Three things to know:
- The count covers your whole subtree. A call active in any descendant
namespace counts against this namespace’s cap, so a reseller cap of
"500"bounds the sum of all its customers’ traffic, not just calls the reseller namespace handles directly. - Your parent may impose its own cap on you through its linkage grant. The enforced cap is the minimum of your own value and the parent-imposed one — you can restrict yourself further, but you cannot raise what your parent set.
- The partition-wide cap applies on top. It is enforced across every namespace in your (or your provider’s) account, independently of any per-namespace values. If you’re experiencing call rejections that don’t match you’re configuration, contact your provider or Cordboard account representative.
Per-trunk, per-line, and per-profile caps are separate, resource-level settings covered on the trunk and line profile pages.
cleanup-mailboxes (optional, default "true")
Section titled “cleanup-mailboxes (optional, default "true")”Controls what happens to a voicemail box’s stored state — messages, greetings, and PIN — when the box is removed from the configuration and the new version is applied:
"true"(the default): the box’s storage is permanently deleted at apply time."false": the storage is left behind as an orphan box — invisible to callers, but recoverable through the voicemail administration API, which can list orphans, read or delete their messages, rehome one into an active box (the recovery path for a renamed box), or purge them.

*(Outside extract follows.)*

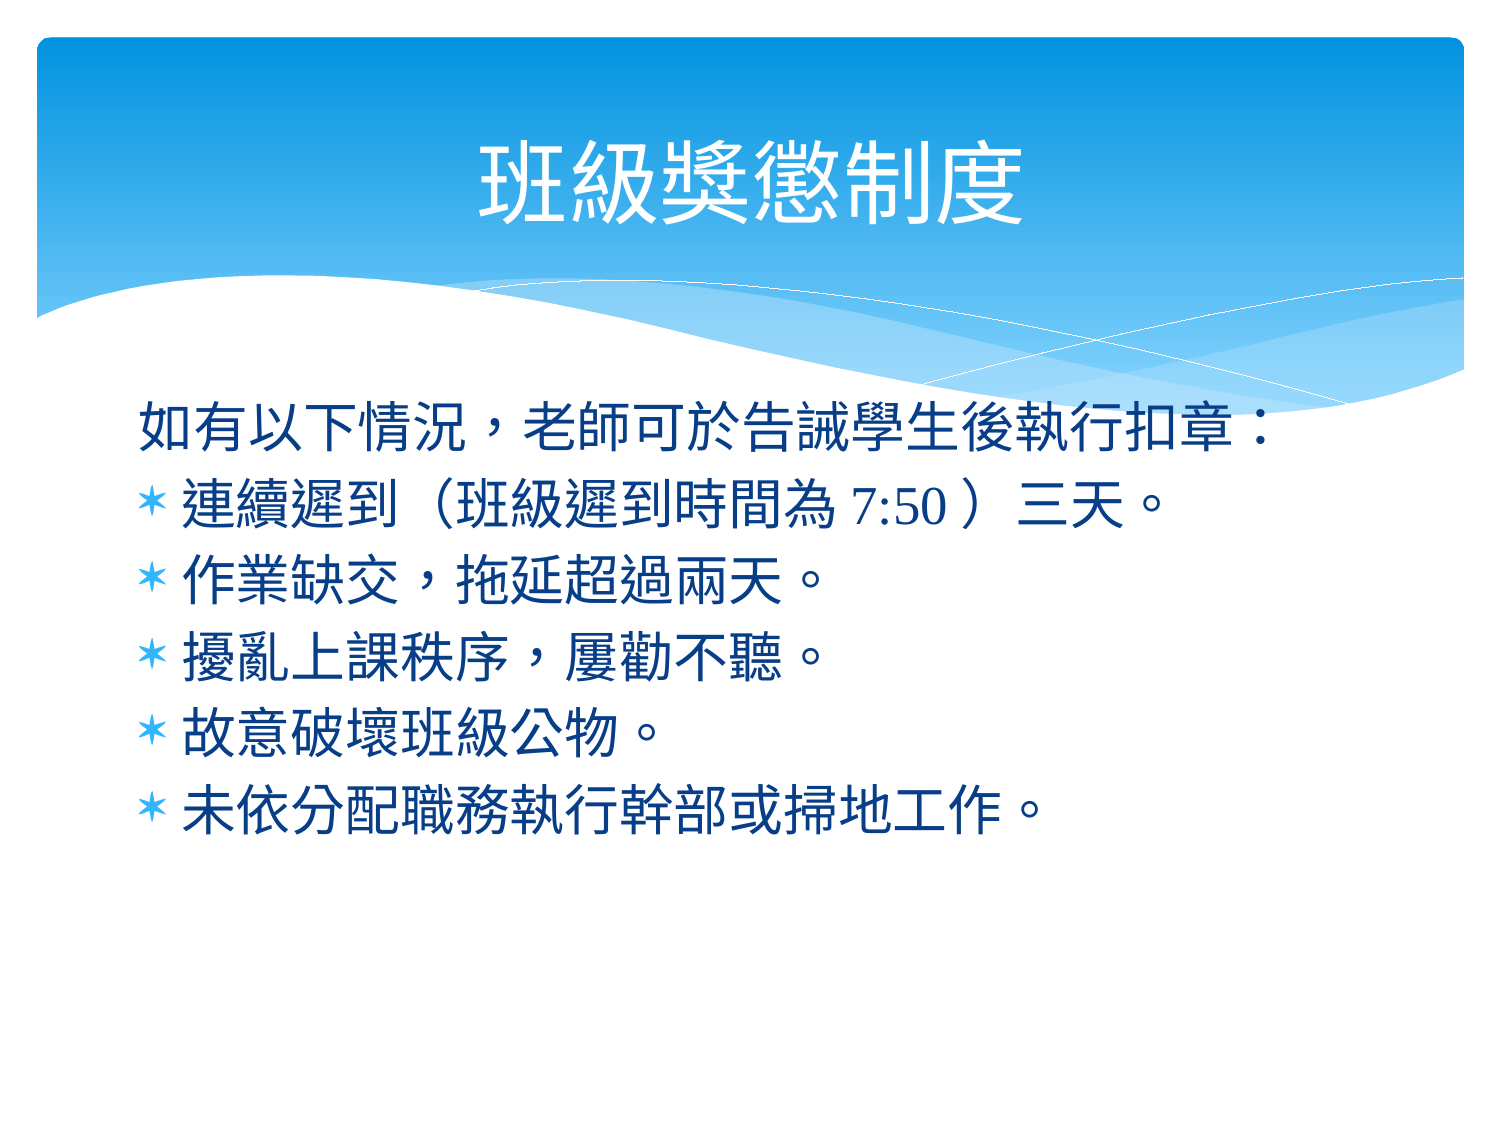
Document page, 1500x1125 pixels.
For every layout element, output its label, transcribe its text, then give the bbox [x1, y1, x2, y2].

title 班級獎懲制度 [76, 78, 1427, 284]
list 如有以下情況，老師可於告誡學生後執行扣章： 連續遲到（班級遲到時間為7:50）三天。 作業缺交，拖延超過兩天。 擾亂上課秩序，屢勸不聽。 故意破壞班級公物。 未依分配職務執行幹部或掃地工作。 [123, 385, 1416, 852]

Note the scope: this flag only governs config-removed boxes. Re-applying a configuration that still contains a box never touches its messages, PIN, or greetings.
A minimal namespace
Section titled “A minimal namespace”Putting it together — the smallest useful shape of a namespace document:
configuration: sip-realm: "acme.example.net" edge-proxy: "198.51.100.10"
translations: from-lines: "100": match: - ast-pattern: "_1XXX" target: resource-type: line resource-id: "!dialedNum" not-found-treatment: vacant-code "900": match: - always: true target: resource-type: treatment resource-id: cannot-complete-as-dialed
line-profiles: standard: inbound-translation-context: from-lines
devices: alice-desk: "1001"
lines: "1001": line-profile: standard devices: [alice-desk]From here, the translation contexts article covers how calls route, and the lines and trunks articles cover the resources they route between.